As this is a Treasury debate, I will start with a bit of Treasury stuff. May I gently say that the Government’s record on the economy, and certainly on social mobility, is not at all good? Average pay is still £15 a week lower in real terms than it was before the financial crisis. Not long ago, the Government confidently predicted a minimum wage of £9 an hour by 2020, but downgrades to economic forecasts have taken their toll, and the Office for Budget Responsibility now expects it to be just £8.57. A real living wage—one based on what people actually need to live—is already higher than that. Planned statutory wage increases will not meet the burden of rising living costs. Two thirds of the children living in poverty today have parents in work.

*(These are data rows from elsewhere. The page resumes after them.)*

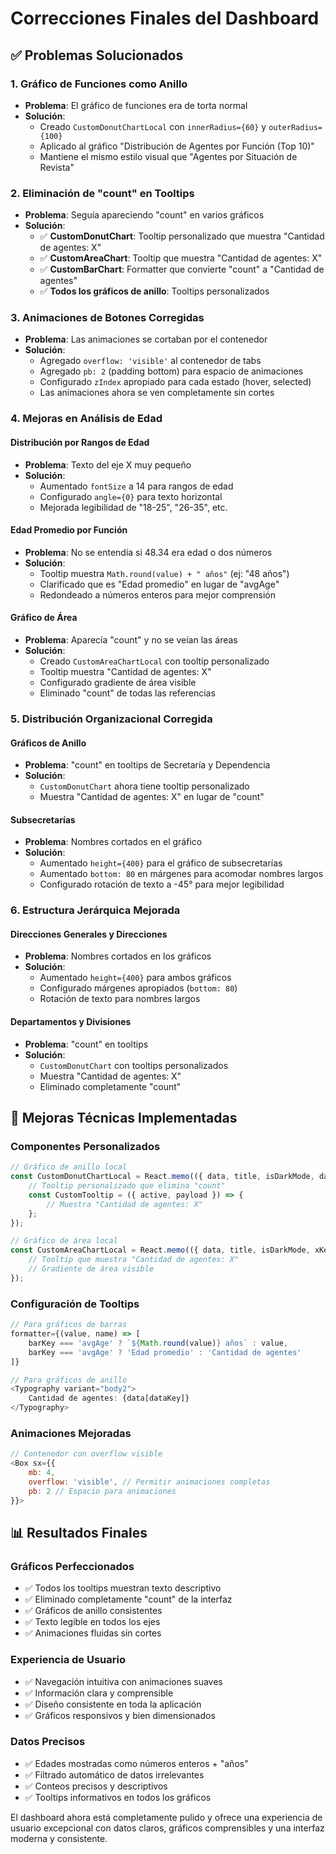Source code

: # Correcciones Finales del Dashboard

## ✅ Problemas Solucionados

### 1. **Gráfico de Funciones como Anillo**
- **Problema**: El gráfico de funciones era de torta normal
- **Solución**: 
  - Creado `CustomDonutChartLocal` con `innerRadius={60}` y `outerRadius={100}`
  - Aplicado al gráfico "Distribución de Agentes por Función (Top 10)"
  - Mantiene el mismo estilo visual que "Agentes por Situación de Revista"

### 2. **Eliminación de "count" en Tooltips**
- **Problema**: Seguía apareciendo "count" en varios gráficos
- **Solución**:
  - ✅ **CustomDonutChart**: Tooltip personalizado que muestra "Cantidad de agentes: X"
  - ✅ **CustomAreaChart**: Tooltip que muestra "Cantidad de agentes: X"
  - ✅ **CustomBarChart**: Formatter que convierte "count" a "Cantidad de agentes"
  - ✅ **Todos los gráficos de anillo**: Tooltips personalizados

### 3. **Animaciones de Botones Corregidas**
- **Problema**: Las animaciones se cortaban por el contenedor
- **Solución**:
  - Agregado `overflow: 'visible'` al contenedor de tabs
  - Agregado `pb: 2` (padding bottom) para espacio de animaciones
  - Configurado `zIndex` apropiado para cada estado (hover, selected)
  - Las animaciones ahora se ven completamente sin cortes

### 4. **Mejoras en Análisis de Edad**

#### **Distribución por Rangos de Edad**
- **Problema**: Texto del eje X muy pequeño
- **Solución**: 
  - Aumentado `fontSize` a 14 para rangos de edad
  - Configurado `angle={0}` para texto horizontal
  - Mejorada legibilidad de "18-25", "26-35", etc.

#### **Edad Promedio por Función**
- **Problema**: No se entendía si 48.34 era edad o dos números
- **Solución**:
  - Tooltip muestra `Math.round(value) + " años"` (ej: "48 años")
  - Clarificado que es "Edad promedio" en lugar de "avgAge"
  - Redondeado a números enteros para mejor comprensión

#### **Gráfico de Área**
- **Problema**: Aparecía "count" y no se veían las áreas
- **Solución**:
  - Creado `CustomAreaChartLocal` con tooltip personalizado
  - Tooltip muestra "Cantidad de agentes: X"
  - Configurado gradiente de área visible
  - Eliminado "count" de todas las referencias

### 5. **Distribución Organizacional Corregida**

#### **Gráficos de Anillo**
- **Problema**: "count" en tooltips de Secretaría y Dependencia
- **Solución**: 
  - `CustomDonutChart` ahora tiene tooltip personalizado
  - Muestra "Cantidad de agentes: X" en lugar de "count"

#### **Subsecretarías**
- **Problema**: Nombres cortados en el gráfico
- **Solución**:
  - Aumentado `height={400}` para el gráfico de subsecretarías
  - Aumentado `bottom: 80` en márgenes para acomodar nombres largos
  - Configurado rotación de texto a -45° para mejor legibilidad

### 6. **Estructura Jerárquica Mejorada**

#### **Direcciones Generales y Direcciones**
- **Problema**: Nombres cortados en los gráficos
- **Solución**:
  - Aumentado `height={400}` para ambos gráficos
  - Configurado márgenes apropiados (`bottom: 80`)
  - Rotación de texto para nombres largos

#### **Departamentos y Divisiones**
- **Problema**: "count" en tooltips
- **Solución**:
  - `CustomDonutChart` con tooltips personalizados
  - Muestra "Cantidad de agentes: X"
  - Eliminado completamente "count"

## 🎨 Mejoras Técnicas Implementadas

### **Componentes Personalizados**
```javascript
// Gráfico de anillo local
const CustomDonutChartLocal = React.memo(({ data, title, isDarkMode, dataKey, nameKey }) => {
    // Tooltip personalizado que elimina "count"
    const CustomTooltip = ({ active, payload }) => {
        // Muestra "Cantidad de agentes: X"
    };
});

// Gráfico de área local
const CustomAreaChartLocal = React.memo(({ data, title, isDarkMode, xKey, yKey }) => {
    // Tooltip que muestra "Cantidad de agentes: X"
    // Gradiente de área visible
});
```

### **Configuración de Tooltips**
```javascript
// Para gráficos de barras
formatter={(value, name) => [
    barKey === 'avgAge' ? `${Math.round(value)} años` : value, 
    barKey === 'avgAge' ? 'Edad promedio' : 'Cantidad de agentes'
]}

// Para gráficos de anillo
<Typography variant="body2">
    Cantidad de agentes: {data[dataKey]}
</Typography>
```

### **Animaciones Mejoradas**
```javascript
// Contenedor con overflow visible
<Box sx={{ 
    mb: 4,
    overflow: 'visible', // Permitir animaciones completas
    pb: 2 // Espacio para animaciones
}}>
```

## 📊 Resultados Finales

### **Gráficos Perfeccionados**
- ✅ Todos los tooltips muestran texto descriptivo
- ✅ Eliminado completamente "count" de la interfaz
- ✅ Gráficos de anillo consistentes
- ✅ Texto legible en todos los ejes
- ✅ Animaciones fluidas sin cortes

### **Experiencia de Usuario**
- ✅ Navegación intuitiva con animaciones suaves
- ✅ Información clara y comprensible
- ✅ Diseño consistente en toda la aplicación
- ✅ Gráficos responsivos y bien dimensionados

### **Datos Precisos**
- ✅ Edades mostradas como números enteros + "años"
- ✅ Filtrado automático de datos irrelevantes
- ✅ Conteos precisos y descriptivos
- ✅ Tooltips informativos en todos los gráficos

El dashboard ahora está completamente pulido y ofrece una experiencia de usuario excepcional con datos claros, gráficos comprensibles y una interfaz moderna y consistente.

I know this has been said before, but it is true nevertheless. In the 20th century a contract was understood in this country: each generation was better educated, and had higher incomes, greater home ownership and a longer, healthier life than the previous generation. Even if working class kids—I am grateful to the right hon. Member for Putney for introducing class into the debate—did not succeed educationally, they could still expect higher incomes than their parents, and the dream of home ownership coming into reach. That is clearly no longer the case.
The housing crisis is now one of the biggest barriers to social mobility in our big cities. My borough of Newham is ranked second worst of all local authorities in England and Wales for adult social mobility indicators, a consequence of low pay, high living costs and insecure rented housing. The most recent quarterly statistics show, for the sixth time running, an increase in the number of households in England living in temporary accommodation and, since the end of 2010, a 75% increase in the number of children living in temporary accommodation to 120,000. Hon. Members know what a problem that is: a safe, warm, healthy and secure home is so important to childhood.

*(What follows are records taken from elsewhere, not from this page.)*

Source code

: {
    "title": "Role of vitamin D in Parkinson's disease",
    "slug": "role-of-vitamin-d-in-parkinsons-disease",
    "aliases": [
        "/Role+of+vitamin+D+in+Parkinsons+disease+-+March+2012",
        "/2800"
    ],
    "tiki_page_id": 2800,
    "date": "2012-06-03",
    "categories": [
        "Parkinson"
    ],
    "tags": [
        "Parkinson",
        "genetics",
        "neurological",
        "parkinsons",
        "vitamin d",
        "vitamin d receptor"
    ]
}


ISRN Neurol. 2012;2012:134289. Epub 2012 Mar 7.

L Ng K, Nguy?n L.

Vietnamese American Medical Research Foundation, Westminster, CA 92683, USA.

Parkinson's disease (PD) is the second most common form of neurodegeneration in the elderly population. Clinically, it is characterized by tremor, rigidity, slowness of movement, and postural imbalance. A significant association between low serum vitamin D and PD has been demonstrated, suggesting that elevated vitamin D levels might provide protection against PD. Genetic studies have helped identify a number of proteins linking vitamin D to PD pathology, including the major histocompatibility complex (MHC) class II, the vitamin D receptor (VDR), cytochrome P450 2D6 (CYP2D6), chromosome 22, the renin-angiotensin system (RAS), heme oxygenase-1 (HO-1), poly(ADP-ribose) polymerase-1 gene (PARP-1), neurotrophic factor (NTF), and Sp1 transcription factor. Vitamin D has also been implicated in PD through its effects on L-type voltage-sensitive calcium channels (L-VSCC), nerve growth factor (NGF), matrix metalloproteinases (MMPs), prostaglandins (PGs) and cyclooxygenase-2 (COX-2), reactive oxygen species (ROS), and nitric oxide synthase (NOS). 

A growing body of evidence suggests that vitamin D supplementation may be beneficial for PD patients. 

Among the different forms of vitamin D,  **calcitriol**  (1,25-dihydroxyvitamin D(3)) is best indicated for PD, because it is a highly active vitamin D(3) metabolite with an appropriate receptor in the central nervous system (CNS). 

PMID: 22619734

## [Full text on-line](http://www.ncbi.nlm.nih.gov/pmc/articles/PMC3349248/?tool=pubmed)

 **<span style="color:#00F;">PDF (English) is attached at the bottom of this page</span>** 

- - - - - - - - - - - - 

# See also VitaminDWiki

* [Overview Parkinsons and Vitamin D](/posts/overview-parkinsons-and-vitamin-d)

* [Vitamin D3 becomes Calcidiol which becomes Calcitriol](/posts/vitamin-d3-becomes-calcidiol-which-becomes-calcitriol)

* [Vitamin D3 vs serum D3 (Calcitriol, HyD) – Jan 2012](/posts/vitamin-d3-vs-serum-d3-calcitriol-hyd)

I was privileged to live in a council flat in east London.
It provided my family with an affordable home, and we were secure in the knowledge that if we were responsible tenants who paid their rent, it was a forever home. That security provided me with the space to learn, thrive and strive, to do as well as I could. My little sister has massively achieved and is a well-respected solicitor, and I am in this House. We could not have done that without the security of an affordable property behind us. Today, far too few of my constituents have that benefit. They live in private, insecure and expensive tenancies, with their children forced to move schools often or to travel long distances for their education. Such conditions make it so much more difficult for them to fulfil their potential.
I realise now that the hon. Lady was just getting into her flight there. The whole issue of housing is something that we have not explored in the context of social mobility. I am very conscious that in the past few years in Scotland we have abolished the right to buy. That seems to be a major issue. Governments will build social housing, council housing, but it is then sold off. Does she agree with me that it is time in England for Governments and parties of all colours to look at abolishing the right to buy, just as the Labour Government are doing in Wales?

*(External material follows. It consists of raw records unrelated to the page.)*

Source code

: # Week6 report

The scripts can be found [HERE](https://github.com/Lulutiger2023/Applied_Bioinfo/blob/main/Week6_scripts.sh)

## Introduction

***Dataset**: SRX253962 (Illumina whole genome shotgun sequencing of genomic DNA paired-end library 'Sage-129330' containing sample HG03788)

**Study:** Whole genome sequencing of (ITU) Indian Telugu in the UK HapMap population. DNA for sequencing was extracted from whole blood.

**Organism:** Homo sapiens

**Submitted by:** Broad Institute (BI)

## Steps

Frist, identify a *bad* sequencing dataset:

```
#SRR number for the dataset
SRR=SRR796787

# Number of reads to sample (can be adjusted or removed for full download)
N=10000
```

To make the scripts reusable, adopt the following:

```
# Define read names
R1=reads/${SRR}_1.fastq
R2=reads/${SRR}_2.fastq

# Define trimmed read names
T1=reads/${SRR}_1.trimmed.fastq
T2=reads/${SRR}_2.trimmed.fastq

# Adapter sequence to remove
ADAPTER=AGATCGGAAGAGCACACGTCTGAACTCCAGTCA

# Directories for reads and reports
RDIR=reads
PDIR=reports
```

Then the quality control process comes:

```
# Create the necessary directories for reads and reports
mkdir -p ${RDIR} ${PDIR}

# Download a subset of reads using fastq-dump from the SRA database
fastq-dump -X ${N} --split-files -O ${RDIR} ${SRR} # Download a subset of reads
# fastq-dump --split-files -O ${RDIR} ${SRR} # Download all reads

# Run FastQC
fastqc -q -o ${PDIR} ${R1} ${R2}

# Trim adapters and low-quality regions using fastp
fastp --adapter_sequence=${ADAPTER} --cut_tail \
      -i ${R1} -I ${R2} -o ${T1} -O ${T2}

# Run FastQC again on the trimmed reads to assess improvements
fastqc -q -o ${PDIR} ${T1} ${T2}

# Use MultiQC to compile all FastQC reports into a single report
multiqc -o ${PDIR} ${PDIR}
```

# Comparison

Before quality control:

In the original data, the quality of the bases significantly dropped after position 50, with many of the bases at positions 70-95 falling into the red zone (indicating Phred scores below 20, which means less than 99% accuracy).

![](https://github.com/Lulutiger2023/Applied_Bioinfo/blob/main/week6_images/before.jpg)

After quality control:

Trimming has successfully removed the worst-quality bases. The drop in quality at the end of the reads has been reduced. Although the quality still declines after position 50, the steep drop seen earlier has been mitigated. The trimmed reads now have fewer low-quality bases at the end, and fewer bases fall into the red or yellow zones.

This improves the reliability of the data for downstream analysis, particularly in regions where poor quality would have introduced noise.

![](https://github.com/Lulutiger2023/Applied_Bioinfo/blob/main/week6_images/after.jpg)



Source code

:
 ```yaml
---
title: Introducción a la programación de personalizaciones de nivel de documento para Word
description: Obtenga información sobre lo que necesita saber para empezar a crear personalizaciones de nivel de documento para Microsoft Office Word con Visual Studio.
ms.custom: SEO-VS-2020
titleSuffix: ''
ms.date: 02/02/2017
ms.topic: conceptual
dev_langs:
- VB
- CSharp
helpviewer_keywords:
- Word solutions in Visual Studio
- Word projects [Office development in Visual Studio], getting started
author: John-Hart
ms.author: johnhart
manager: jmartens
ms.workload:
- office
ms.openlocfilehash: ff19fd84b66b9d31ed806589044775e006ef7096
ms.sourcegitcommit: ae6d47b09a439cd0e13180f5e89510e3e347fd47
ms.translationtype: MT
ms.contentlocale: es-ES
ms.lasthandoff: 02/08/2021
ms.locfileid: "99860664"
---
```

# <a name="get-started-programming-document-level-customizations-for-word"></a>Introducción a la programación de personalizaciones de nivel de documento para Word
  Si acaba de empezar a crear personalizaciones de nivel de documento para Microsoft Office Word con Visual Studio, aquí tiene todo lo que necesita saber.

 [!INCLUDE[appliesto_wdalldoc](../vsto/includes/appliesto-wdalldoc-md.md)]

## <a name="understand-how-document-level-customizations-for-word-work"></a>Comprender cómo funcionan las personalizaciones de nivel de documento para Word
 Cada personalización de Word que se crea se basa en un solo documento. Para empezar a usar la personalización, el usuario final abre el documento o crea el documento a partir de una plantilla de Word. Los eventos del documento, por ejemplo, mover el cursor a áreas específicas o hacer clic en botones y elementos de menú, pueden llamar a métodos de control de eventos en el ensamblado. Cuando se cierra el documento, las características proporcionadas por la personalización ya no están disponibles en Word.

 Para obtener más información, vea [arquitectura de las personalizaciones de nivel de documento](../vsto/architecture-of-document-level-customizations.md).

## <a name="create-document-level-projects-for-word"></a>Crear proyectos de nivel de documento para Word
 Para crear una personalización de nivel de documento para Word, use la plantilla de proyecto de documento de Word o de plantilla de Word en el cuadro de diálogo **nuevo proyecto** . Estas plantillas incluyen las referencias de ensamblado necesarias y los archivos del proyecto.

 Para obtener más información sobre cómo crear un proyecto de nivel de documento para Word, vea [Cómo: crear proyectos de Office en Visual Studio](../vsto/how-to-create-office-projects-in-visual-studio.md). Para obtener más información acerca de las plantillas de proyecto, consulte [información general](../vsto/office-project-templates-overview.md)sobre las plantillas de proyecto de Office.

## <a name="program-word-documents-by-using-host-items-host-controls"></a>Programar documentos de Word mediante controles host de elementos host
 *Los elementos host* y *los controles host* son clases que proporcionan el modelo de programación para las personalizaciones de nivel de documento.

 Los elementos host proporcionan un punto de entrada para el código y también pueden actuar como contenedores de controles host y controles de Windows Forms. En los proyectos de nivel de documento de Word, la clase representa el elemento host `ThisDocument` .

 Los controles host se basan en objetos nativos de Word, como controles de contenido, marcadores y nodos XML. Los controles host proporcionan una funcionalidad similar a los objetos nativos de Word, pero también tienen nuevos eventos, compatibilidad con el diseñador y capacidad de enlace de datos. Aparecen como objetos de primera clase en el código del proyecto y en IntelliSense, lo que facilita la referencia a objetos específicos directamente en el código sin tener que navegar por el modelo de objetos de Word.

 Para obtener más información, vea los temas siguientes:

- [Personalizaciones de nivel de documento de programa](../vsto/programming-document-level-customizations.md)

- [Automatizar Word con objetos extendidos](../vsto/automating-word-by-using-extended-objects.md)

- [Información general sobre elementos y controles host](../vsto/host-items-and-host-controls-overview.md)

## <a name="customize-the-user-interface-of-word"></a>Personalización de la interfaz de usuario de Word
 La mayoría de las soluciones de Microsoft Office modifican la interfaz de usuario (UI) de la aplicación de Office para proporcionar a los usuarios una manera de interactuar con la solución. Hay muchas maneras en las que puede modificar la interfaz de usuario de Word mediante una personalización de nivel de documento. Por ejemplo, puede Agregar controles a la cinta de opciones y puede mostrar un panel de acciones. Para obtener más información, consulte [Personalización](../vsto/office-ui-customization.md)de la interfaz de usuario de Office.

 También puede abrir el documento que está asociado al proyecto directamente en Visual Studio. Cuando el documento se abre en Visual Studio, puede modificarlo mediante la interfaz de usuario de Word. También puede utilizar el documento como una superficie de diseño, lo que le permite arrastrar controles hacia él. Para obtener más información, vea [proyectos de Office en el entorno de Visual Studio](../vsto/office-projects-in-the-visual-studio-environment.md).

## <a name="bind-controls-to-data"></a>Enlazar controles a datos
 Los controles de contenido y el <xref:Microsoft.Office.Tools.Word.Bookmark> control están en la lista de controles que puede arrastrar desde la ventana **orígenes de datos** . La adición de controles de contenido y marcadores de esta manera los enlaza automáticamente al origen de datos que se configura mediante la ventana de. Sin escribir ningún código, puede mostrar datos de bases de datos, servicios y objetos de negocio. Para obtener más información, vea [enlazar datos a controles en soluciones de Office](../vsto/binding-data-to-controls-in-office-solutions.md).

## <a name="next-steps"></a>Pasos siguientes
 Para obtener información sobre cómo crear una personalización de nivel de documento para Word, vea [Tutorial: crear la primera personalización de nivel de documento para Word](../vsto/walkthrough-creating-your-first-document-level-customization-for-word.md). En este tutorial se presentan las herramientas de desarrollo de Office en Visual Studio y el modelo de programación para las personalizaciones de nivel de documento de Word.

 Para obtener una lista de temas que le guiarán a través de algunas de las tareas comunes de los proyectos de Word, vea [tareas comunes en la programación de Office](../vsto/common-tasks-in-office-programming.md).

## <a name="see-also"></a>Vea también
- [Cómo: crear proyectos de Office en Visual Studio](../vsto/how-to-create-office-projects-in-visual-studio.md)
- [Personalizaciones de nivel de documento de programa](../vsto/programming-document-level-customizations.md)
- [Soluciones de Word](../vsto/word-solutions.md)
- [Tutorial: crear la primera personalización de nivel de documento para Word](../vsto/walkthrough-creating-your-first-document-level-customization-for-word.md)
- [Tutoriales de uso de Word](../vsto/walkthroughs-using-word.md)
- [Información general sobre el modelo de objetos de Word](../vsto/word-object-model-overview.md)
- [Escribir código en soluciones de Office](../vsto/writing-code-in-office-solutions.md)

I am going to duck that one.
Studies at Harvard University show that growing up with the toxic stress of economic hardship in the family can be severely damaging for a child, and they conclude that it has life-long effects similar to those caused by parental drug abuse or exposure to violence in the home.
I have been in this job for a few short weeks. One of the things exercising me is the very notion of social mobility itself. I am not sure that it is the right concept, and perhaps the Education Committee is on to something with its report that stated that we need a broader concept such as social justice. I fear that the concept of social mobility can be used to promote what I call a grammar school society, where a few of us can get on but most cannot, where the few of us that succeed are held up as a beacon of equal opportunity, whereas in fact those lucky few are a testament to hard work, yes, but often quite a bit of luck, frankly. A society where a few kids from deprived families get to the Cabinet table but the vast majority face daily hardship is simply not an opportunity society.